### Texte cité
Depuis que vous en avez pris les rênes, le 11 septembre, votre ministère a été rebaptisé. Pourquoi son intitulé n’inclut-il plus le développement des PME ?

Amara Benyounès : Le titre a changé mais les PME-PMI font toujours partie des attributions de ce portefeuille. Avec le dernier remaniement ministériel, le président de la République a voulu placer au coeur du projet économique du pays l’agriculture et le développement industriel, où certaines actions majeures doivent être engagées d’urgence.

Lesquelles ?

Nous devons avant tout améliorer le climat des affaires, éliminer les nombreuses lourdeurs bureaucratiques. L’administration reste trop présente dans le fonctionnement de l’économie. Nous essayons de dépoussiérer et d’alléger certaines démarches afin de faciliter les créations d’entreprises, ainsi que les relations des entrepreneurs avec l’administration, le fisc, les douanes, etc. Les effets positifs de ces mesures devraient se faire sentir dans les prochains mois. Nous ne faisons plus de différence entre le secteur public et le secteur privé. Pendant des années, l’Algérie a été une économie socialiste et administrée, où les entreprises publiques étaient hégémoniques. Désormais, ce qui nous intéresse c’est l’entreprise algérienne, sans aucune distinction, en tant que créatrice d’emplois et de richesse. C’est par elle que l’on pourra résorber le chômage des jeunes.

Quels sont vos principaux objectifs ?

Notre stratégie fondamentale est de réindustrialiser l’Algérie. Il n’y a pas de pays développé à travers le monde qui n’ait une industrie solide, c’est la base même du développement économique. Au cours des années 1970, nous avons connu une ère industrielle, que nous avons perdue durant les années 1980 et qui s’est effondrée davantage encore pendant la triste décennie 1990. Aujourd’hui, notre principal objectif consiste à mettre en place une politique de substitution aux importations, tout en menant une politique d’exportation. Pour qu’un produit algérien soit compétitif dans notre pays, il doit l’être également à l’international. Notre population s’est alignée sur les modes de consommation de la planète. L’économie s’est mondialisée. Nos produits doivent donc pouvoir concurrencer les produits importés.

### Données fournies
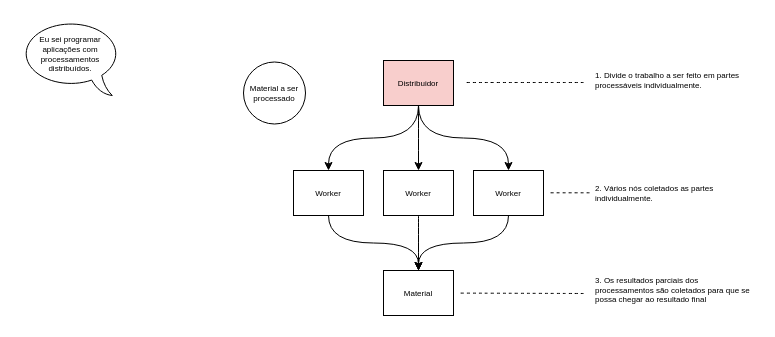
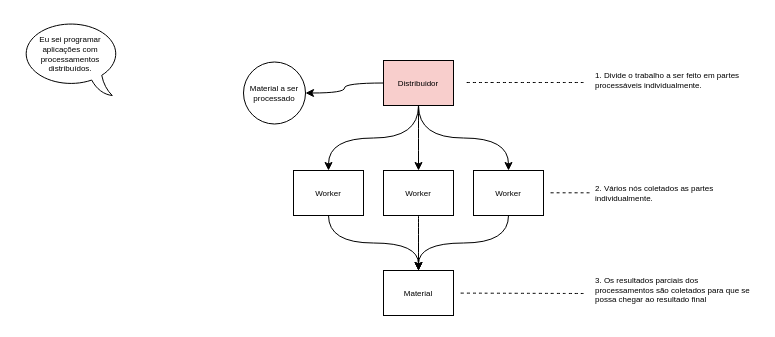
  <mxCell id="0" />
  <mxCell id="1" parent="0" />
  <mxCell id="2" value="Eu sei programar&lt;br style=&quot;font-size: 8px;&quot;&gt;aplicações com processamentos distribuídos." style="whiteSpace=wrap;html=1;shape=mxgraph.basic.oval_callout;flipV=0;flipH=1;spacing=2;spacingBottom=8;fontSize=8;" vertex="1" parent="1"><mxGeometry x="20" y="20" width="100" height="75" as="geometry" /></mxCell>
  <mxCell id="3" style="edgeStyle=orthogonalEdgeStyle;curved=1;rounded=0;orthogonalLoop=1;jettySize=auto;html=1;entryX=0.5;entryY=0;entryDx=0;entryDy=0;fontSize=8;exitX=0.5;exitY=1;exitDx=0;exitDy=0;" edge="1" parent="1" source="7" target="9"><mxGeometry relative="1" as="geometry" /></mxCell>
  <mxCell id="4" style="edgeStyle=orthogonalEdgeStyle;curved=1;rounded=0;orthogonalLoop=1;jettySize=auto;html=1;entryX=0.5;entryY=0;entryDx=0;entryDy=0;fontSize=8;" edge="1" parent="1" source="7" target="11"><mxGeometry relative="1" as="geometry" /></mxCell>
  <mxCell id="5" style="edgeStyle=orthogonalEdgeStyle;curved=1;rounded=0;orthogonalLoop=1;jettySize=auto;html=1;entryX=0.5;entryY=0;entryDx=0;entryDy=0;fontSize=8;exitX=0.5;exitY=1;exitDx=0;exitDy=0;" edge="1" parent="1" source="7" target="13"><mxGeometry relative="1" as="geometry" /></mxCell>
+ <mxCell id="6" style="edgeStyle=orthogonalEdgeStyle;curved=1;rounded=0;orthogonalLoop=1;jettySize=auto;html=1;entryX=1;entryY=0.5;entryDx=0;entryDy=0;fontSize=8;" edge="1" parent="1" source="7" target="21"><mxGeometry relative="1" as="geometry" /></mxCell>
  <mxCell id="7" value="Distribuidor" style="rounded=0;whiteSpace=wrap;html=1;fontSize=8;fillColor=#f8cecc;" vertex="1" parent="1"><mxGeometry x="383" y="60" width="70" height="45" as="geometry" /></mxCell>
  <mxCell id="8" style="edgeStyle=orthogonalEdgeStyle;curved=1;rounded=0;orthogonalLoop=1;jettySize=auto;html=1;entryX=0.5;entryY=0;entryDx=0;entryDy=0;fontSize=8;exitX=0.5;exitY=1;exitDx=0;exitDy=0;" edge="1" parent="1" source="9" target="14"><mxGeometry relative="1" as="geometry" /></mxCell>
  <mxCell id="9" value="Worker" style="rounded=0;whiteSpace=wrap;html=1;fontSize=8;" vertex="1" parent="1"><mxGeometry x="293" y="170" width="70" height="45" as="geometry" /></mxCell>
  <mxCell id="10" style="edgeStyle=orthogonalEdgeStyle;curved=1;rounded=0;orthogonalLoop=1;jettySize=auto;html=1;entryX=0.5;entryY=0;entryDx=0;entryDy=0;fontSize=8;" edge="1" parent="1" source="11" target="14"><mxGeometry relative="1" as="geometry" /></mxCell>
  <mxCell id="11" value="Worker" style="rounded=0;whiteSpace=wrap;html=1;fontSize=8;" vertex="1" parent="1"><mxGeometry x="383" y="170" width="70" height="45" as="geometry" /></mxCell>
  <mxCell id="12" style="edgeStyle=orthogonalEdgeStyle;curved=1;rounded=0;orthogonalLoop=1;jettySize=auto;html=1;entryX=0.5;entryY=0;entryDx=0;entryDy=0;fontSize=8;exitX=0.5;exitY=1;exitDx=0;exitDy=0;" edge="1" parent="1" source="13" target="14"><mxGeometry relative="1" as="geometry" /></mxCell>
  <mxCell id="13" value="Worker" style="rounded=0;whiteSpace=wrap;html=1;fontSize=8;" vertex="1" parent="1"><mxGeometry x="473" y="170" width="70" height="45" as="geometry" /></mxCell>
  <mxCell id="14" value="Material" style="rounded=0;whiteSpace=wrap;html=1;fontSize=8;" vertex="1" parent="1"><mxGeometry x="383" y="270" width="70" height="45" as="geometry" /></mxCell>
  <mxCell id="15" value="1. Divide o trabalho a ser feito em partes processáveis individualmente." style="text;html=1;strokeColor=none;fillColor=none;align=left;verticalAlign=middle;whiteSpace=wrap;rounded=0;fontSize=8;" vertex="1" parent="1"><mxGeometry x="593" y="65" width="160" height="30" as="geometry" /></mxCell>
  <mxCell id="16" value="2. Vários nós coletados as partes individualmente." style="text;html=1;strokeColor=none;fillColor=none;align=left;verticalAlign=middle;whiteSpace=wrap;rounded=0;fontSize=8;" vertex="1" parent="1"><mxGeometry x="593" y="177.5" width="160" height="30" as="geometry" /></mxCell>
  <mxCell id="17" value="3. Os resultados parciais dos processamentos são coletados para que se possa chegar ao resultado final" style="text;html=1;strokeColor=none;fillColor=none;align=left;verticalAlign=middle;whiteSpace=wrap;rounded=0;fontSize=8;" vertex="1" parent="1"><mxGeometry x="593" y="275" width="160" height="30" as="geometry" /></mxCell>
  <mxCell id="18" value="" style="endArrow=none;dashed=1;html=1;rounded=0;fontSize=8;curved=1;" edge="1" parent="1"><mxGeometry width="50" height="50" relative="1" as="geometry"><mxPoint x="583" y="82" as="sourcePoint" /><mxPoint x="463" y="82" as="targetPoint" /></mxGeometry></mxCell>
  <mxCell id="19" value="" style="endArrow=none;dashed=1;html=1;rounded=0;fontSize=8;curved=1;" edge="1" parent="1"><mxGeometry width="50" height="50" relative="1" as="geometry"><mxPoint x="583" y="293" as="sourcePoint" /><mxPoint x="458" y="292.6" as="targetPoint" /></mxGeometry></mxCell>
  <mxCell id="20" value="" style="endArrow=none;dashed=1;html=1;rounded=0;fontSize=8;curved=1;" edge="1" parent="1"><mxGeometry width="50" height="50" relative="1" as="geometry"><mxPoint x="589" y="192.3" as="sourcePoint" /><mxPoint x="549" y="192.3" as="targetPoint" /></mxGeometry></mxCell>
  <mxCell id="21" value="Material a ser processado" style="ellipse;whiteSpace=wrap;html=1;aspect=fixed;fontSize=8;spacing=2;" vertex="1" parent="1"><mxGeometry x="243" y="61.5" width="62" height="62" as="geometry" /></mxCell>
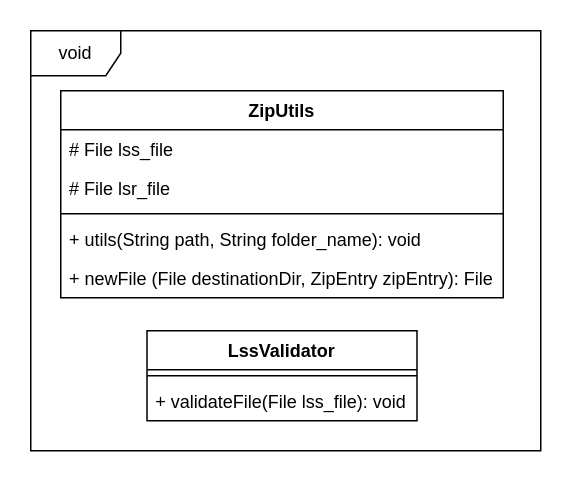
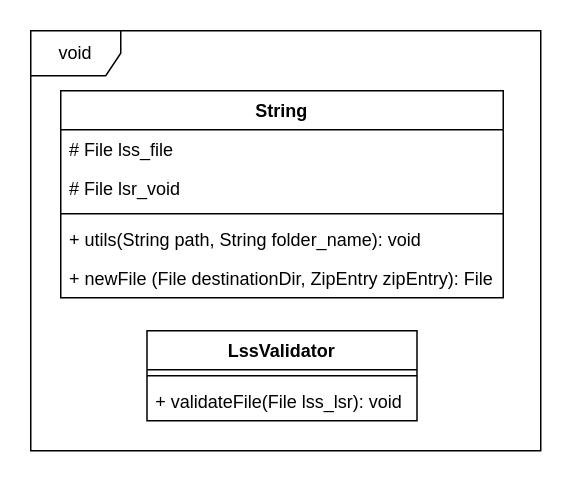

### Les tâches
**a.** Pouvez-vous recopier à l'identique le passage de l'entretien situé entre « Lesquelles ? » et « chômage des jeunes. », ces deux bornes comprises ?
**b.** Pouvez-vous redonner les lignes des enregistrements, du début jusqu'à celle qui contient « programar&lt;br style=&quot;font-size: 8px;&quot;&gt;aplicações » incluse, en substituant « cálculos » à « processamentos » sans rien modifier d'autre ? Ne fournissez que ces lignes, sans les images.
L'entretien et les enregistrements n'ont aucun lien entre eux.

### Réponses
**a.**
Lesquelles ?

Nous devons avant tout améliorer le climat des affaires, éliminer les nombreuses lourdeurs bureaucratiques. L’administration reste trop présente dans le fonctionnement de l’économie. Nous essayons de dépoussiérer et d’alléger certaines démarches afin de faciliter les créations d’entreprises, ainsi que les relations des entrepreneurs avec l’administration, le fisc, les douanes, etc. Les effets positifs de ces mesures devraient se faire sentir dans les prochains mois. Nous ne faisons plus de différence entre le secteur public et le secteur privé. Pendant des années, l’Algérie a été une économie socialiste et administrée, où les entreprises publiques étaient hégémoniques. Désormais, ce qui nous intéresse c’est l’entreprise algérienne, sans aucune distinction, en tant que créatrice d’emplois et de richesse. C’est par elle que l’on pourra résorber le chômage des jeunes.

**b.**
  <mxCell id="0" />
  <mxCell id="1" parent="0" />
  <mxCell id="2" value="Eu sei programar&lt;br style=&quot;font-size: 8px;&quot;&gt;aplicações com cálculos distribuídos." style="whiteSpace=wrap;html=1;shape=mxgraph.basic.oval_callout;flipV=0;flipH=1;spacing=2;spacingBottom=8;fontSize=8;" vertex="1" parent="1"><mxGeometry x="20" y="20" width="100" height="75" as="geometry" /></mxCell>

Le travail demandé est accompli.